= Exercises =
a. In the passage below on defining Europe, why does the author say that formal ties between European states are not enough to make Europe a single fixed object of study? Answer in one to three sentences.
b. Answer these questions from the passage below on defining Europe.
(i) What word does the passage use to describe the regional boundary of Europe?
(ii) Besides the EU, what three kinds of ties connect many European states?
(iii) Which three levels of analysis does the passage say must be considered together?
c. Extend the passage below on defining Europe, starting after its final sentence.

--- begin Selection ---

To write of ‘Europe’, then, as simply and transparently synonymous with the EU would be a reduction of a complex truth. ‘Europe’ is a construct, a meaning for an empty vessel that is bounded only by a hazy regional boundary and abstracted only generally from the continents it does not geographically define. In this text the contestation is that any notion of Europe must be open to particular contextual understanding. Many European states are connected by formal, legal and institutional ties, not only through the EU. However, internal tensions within states at a political, institutional and cultural level means that these formalised arrangements are not sufficient to synthesise Europe into a single fixed object of study. It could not be otherwise, unless we were to ignore the heterogeneous make-up of Europe at multiple levels: local, national and regional.
For any thorough comparative analysis of European countries to take place different levels of analysis are needed. A monolithic notion of ‘Europe’ would be a very crude perspective indeed, one that does not mirror the diversity of experience of modern Europeans. Rather, at the very least a sense of the inter-relatedness of local, national and regional analysis has to be part of any discussions around ‘Europe’ given that we can only speak of and analyse parts of what is associated with Europe in particular contexts.

--- end Selection ---
--- begin Excerpted data ---

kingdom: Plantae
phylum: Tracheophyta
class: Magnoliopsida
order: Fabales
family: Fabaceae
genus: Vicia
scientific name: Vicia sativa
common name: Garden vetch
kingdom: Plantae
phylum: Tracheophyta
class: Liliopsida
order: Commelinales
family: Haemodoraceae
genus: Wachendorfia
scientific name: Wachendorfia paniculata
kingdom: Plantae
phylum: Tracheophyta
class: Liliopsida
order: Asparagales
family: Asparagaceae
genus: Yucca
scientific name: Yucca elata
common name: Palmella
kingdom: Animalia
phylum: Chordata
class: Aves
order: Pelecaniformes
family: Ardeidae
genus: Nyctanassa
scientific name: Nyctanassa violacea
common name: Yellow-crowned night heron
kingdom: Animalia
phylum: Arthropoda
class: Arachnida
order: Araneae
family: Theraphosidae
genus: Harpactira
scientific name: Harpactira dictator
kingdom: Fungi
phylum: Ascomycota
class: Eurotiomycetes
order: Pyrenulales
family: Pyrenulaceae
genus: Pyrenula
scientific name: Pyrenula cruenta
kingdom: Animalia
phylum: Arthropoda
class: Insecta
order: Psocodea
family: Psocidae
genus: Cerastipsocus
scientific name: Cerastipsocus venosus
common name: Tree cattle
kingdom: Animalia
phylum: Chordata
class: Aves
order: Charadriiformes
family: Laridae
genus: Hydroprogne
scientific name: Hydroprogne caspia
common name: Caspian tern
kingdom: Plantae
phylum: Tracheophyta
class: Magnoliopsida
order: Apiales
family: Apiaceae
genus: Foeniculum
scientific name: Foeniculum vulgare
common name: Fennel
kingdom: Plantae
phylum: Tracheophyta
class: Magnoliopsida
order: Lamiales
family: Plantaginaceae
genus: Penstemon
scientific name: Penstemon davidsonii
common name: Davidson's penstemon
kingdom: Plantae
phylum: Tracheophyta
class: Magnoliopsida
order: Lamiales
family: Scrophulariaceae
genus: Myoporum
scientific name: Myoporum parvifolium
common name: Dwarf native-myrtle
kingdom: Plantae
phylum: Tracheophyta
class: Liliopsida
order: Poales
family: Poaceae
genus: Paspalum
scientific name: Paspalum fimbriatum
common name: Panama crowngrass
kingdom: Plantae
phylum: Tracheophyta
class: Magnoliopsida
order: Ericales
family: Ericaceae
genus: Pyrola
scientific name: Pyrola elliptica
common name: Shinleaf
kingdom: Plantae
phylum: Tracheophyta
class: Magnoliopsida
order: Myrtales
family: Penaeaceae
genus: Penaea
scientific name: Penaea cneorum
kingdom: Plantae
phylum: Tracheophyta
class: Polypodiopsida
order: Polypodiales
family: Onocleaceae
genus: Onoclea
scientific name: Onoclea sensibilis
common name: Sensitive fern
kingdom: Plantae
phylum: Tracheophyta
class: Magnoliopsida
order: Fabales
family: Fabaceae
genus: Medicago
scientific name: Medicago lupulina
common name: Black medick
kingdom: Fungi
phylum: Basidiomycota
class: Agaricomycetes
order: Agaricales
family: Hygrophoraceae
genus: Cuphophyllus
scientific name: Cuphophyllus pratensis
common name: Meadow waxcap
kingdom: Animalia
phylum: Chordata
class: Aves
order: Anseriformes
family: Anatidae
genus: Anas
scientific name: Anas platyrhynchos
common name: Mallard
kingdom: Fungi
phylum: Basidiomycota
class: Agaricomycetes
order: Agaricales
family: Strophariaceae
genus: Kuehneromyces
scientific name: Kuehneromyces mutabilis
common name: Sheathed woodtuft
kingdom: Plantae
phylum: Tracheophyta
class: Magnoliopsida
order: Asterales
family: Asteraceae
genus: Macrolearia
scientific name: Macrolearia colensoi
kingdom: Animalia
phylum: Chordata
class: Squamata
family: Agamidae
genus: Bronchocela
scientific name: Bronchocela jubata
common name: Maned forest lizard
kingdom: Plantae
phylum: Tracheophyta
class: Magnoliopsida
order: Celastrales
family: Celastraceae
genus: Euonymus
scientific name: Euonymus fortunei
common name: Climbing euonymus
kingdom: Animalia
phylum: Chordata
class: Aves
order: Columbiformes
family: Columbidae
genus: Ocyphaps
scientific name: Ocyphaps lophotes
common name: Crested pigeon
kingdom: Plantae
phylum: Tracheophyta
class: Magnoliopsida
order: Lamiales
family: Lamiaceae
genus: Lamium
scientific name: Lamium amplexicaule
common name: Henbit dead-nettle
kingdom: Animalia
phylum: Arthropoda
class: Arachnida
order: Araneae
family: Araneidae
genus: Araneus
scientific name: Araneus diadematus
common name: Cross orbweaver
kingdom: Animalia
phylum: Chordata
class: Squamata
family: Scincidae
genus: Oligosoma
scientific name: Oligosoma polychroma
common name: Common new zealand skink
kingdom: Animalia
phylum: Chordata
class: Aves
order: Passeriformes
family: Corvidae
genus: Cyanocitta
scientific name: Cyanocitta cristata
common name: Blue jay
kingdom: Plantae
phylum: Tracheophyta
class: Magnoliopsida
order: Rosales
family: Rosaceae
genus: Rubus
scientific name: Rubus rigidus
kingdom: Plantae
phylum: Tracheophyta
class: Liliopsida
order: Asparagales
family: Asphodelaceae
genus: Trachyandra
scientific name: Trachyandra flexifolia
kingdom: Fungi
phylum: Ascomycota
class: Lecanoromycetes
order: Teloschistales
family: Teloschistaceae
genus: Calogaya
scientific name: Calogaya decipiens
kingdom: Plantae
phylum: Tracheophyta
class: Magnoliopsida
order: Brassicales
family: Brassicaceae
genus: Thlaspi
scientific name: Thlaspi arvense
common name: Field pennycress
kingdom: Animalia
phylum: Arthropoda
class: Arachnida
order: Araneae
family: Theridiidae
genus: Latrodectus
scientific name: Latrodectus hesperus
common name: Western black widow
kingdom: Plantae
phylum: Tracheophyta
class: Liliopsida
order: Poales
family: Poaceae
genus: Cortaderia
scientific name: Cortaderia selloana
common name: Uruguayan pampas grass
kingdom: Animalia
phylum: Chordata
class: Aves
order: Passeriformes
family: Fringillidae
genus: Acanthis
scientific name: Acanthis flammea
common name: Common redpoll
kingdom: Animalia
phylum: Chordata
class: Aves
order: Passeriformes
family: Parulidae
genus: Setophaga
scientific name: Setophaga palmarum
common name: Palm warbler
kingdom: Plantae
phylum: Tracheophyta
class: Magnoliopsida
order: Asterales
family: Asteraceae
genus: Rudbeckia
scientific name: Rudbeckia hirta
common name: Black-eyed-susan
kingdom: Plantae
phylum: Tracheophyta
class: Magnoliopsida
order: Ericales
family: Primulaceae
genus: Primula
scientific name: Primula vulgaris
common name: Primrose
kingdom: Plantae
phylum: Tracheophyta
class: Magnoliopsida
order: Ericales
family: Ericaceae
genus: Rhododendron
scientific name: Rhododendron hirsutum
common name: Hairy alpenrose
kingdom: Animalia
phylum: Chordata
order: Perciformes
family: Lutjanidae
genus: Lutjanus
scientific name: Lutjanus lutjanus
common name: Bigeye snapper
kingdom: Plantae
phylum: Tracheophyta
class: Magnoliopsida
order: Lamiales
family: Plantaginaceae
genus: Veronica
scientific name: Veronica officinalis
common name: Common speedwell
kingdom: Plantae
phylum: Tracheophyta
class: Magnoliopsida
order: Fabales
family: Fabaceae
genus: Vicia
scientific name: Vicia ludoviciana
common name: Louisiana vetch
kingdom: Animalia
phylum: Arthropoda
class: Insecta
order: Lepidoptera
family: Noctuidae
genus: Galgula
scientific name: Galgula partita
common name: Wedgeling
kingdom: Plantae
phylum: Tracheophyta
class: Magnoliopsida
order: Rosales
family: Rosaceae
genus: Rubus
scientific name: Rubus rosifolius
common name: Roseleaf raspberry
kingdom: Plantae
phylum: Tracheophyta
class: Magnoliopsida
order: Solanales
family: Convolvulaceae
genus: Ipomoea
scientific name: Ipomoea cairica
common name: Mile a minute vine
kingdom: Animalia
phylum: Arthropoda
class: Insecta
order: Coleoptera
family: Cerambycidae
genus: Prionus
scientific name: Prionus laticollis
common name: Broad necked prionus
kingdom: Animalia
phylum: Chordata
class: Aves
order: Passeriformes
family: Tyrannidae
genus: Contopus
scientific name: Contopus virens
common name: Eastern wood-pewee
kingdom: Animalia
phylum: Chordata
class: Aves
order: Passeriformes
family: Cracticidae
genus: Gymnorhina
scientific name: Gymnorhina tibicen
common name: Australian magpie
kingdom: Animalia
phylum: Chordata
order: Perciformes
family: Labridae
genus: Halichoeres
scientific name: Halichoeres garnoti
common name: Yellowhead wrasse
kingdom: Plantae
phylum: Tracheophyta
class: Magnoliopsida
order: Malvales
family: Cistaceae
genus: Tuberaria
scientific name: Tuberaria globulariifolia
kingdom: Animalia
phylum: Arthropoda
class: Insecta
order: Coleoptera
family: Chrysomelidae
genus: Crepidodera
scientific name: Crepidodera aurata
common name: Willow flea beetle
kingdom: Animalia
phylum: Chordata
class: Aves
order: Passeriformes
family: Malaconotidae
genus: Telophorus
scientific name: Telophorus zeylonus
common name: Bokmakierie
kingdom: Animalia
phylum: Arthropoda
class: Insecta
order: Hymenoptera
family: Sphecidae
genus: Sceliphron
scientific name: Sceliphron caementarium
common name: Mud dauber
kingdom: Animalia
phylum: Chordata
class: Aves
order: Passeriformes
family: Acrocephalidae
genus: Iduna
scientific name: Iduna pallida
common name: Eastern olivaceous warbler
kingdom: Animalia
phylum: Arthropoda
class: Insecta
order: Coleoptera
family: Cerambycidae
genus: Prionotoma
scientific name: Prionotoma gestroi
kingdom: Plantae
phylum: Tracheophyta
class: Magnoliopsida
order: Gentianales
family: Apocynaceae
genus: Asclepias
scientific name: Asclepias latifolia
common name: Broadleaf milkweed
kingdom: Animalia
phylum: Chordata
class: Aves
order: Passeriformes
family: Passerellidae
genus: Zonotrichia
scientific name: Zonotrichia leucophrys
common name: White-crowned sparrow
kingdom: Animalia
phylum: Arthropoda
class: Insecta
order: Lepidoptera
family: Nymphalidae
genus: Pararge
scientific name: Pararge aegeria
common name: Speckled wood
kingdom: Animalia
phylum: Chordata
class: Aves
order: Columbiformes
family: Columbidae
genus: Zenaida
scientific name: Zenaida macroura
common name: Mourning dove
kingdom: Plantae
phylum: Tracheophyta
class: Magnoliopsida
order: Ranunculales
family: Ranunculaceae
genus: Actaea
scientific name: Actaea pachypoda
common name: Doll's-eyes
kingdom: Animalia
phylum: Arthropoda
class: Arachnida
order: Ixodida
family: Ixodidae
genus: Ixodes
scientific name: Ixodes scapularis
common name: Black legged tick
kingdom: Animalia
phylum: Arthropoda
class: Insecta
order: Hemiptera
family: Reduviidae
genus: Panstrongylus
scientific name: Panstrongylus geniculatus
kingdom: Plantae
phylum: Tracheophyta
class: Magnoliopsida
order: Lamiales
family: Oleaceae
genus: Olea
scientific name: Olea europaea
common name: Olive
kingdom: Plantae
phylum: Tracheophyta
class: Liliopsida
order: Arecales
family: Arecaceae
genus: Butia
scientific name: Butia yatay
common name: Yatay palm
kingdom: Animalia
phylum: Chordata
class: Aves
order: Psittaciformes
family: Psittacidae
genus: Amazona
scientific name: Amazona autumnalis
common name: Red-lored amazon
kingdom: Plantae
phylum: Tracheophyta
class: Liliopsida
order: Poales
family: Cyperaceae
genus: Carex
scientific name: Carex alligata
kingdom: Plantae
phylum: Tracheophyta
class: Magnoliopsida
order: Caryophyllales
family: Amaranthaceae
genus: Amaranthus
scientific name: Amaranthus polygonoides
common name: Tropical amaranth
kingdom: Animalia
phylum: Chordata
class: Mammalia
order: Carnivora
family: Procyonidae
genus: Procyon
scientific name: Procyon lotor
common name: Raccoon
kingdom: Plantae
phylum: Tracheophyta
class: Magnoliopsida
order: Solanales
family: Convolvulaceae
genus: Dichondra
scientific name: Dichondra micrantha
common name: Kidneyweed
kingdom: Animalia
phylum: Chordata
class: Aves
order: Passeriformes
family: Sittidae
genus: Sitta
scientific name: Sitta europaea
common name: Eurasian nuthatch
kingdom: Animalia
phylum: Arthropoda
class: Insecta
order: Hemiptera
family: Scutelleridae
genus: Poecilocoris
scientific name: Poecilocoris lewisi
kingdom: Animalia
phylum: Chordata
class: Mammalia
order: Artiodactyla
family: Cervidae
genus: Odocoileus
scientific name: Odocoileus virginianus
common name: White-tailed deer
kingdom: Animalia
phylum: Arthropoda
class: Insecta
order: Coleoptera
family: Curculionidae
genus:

--- end Excerpted data ---

= Expected results =
a. Political, institutional and cultural tensions inside states mean that formal arrangements, including the EU, cannot merge Europe into a single fixed object of study. The author adds that treating it as one would mean ignoring how varied Europe is at the local, national and regional levels.

b.
(i) Hazy.
(ii) Formal, legal and institutional ties.
(iii) Local, national and regional.

c.
This argument impacts upon social issues and social problems as it points us towards a position where the most pressing European social concerns can be said to be based around diversity and this fragile sense of definition and identity: issues of class, ethnicity, gender, sexuality, disability, poverty, wealth, health, housing and all the related social problems to be found in this book. All these social problems have at their heart the question of convergence and difference. In other words, it is the very lack of a homogeneous, single objectifiable Europe that makes an understanding of European social problems all the more urgent. A recognition of the diversity, heterogeneity and need for various levels of analysis is a necessary context for exploring social problems that appear common across Europe.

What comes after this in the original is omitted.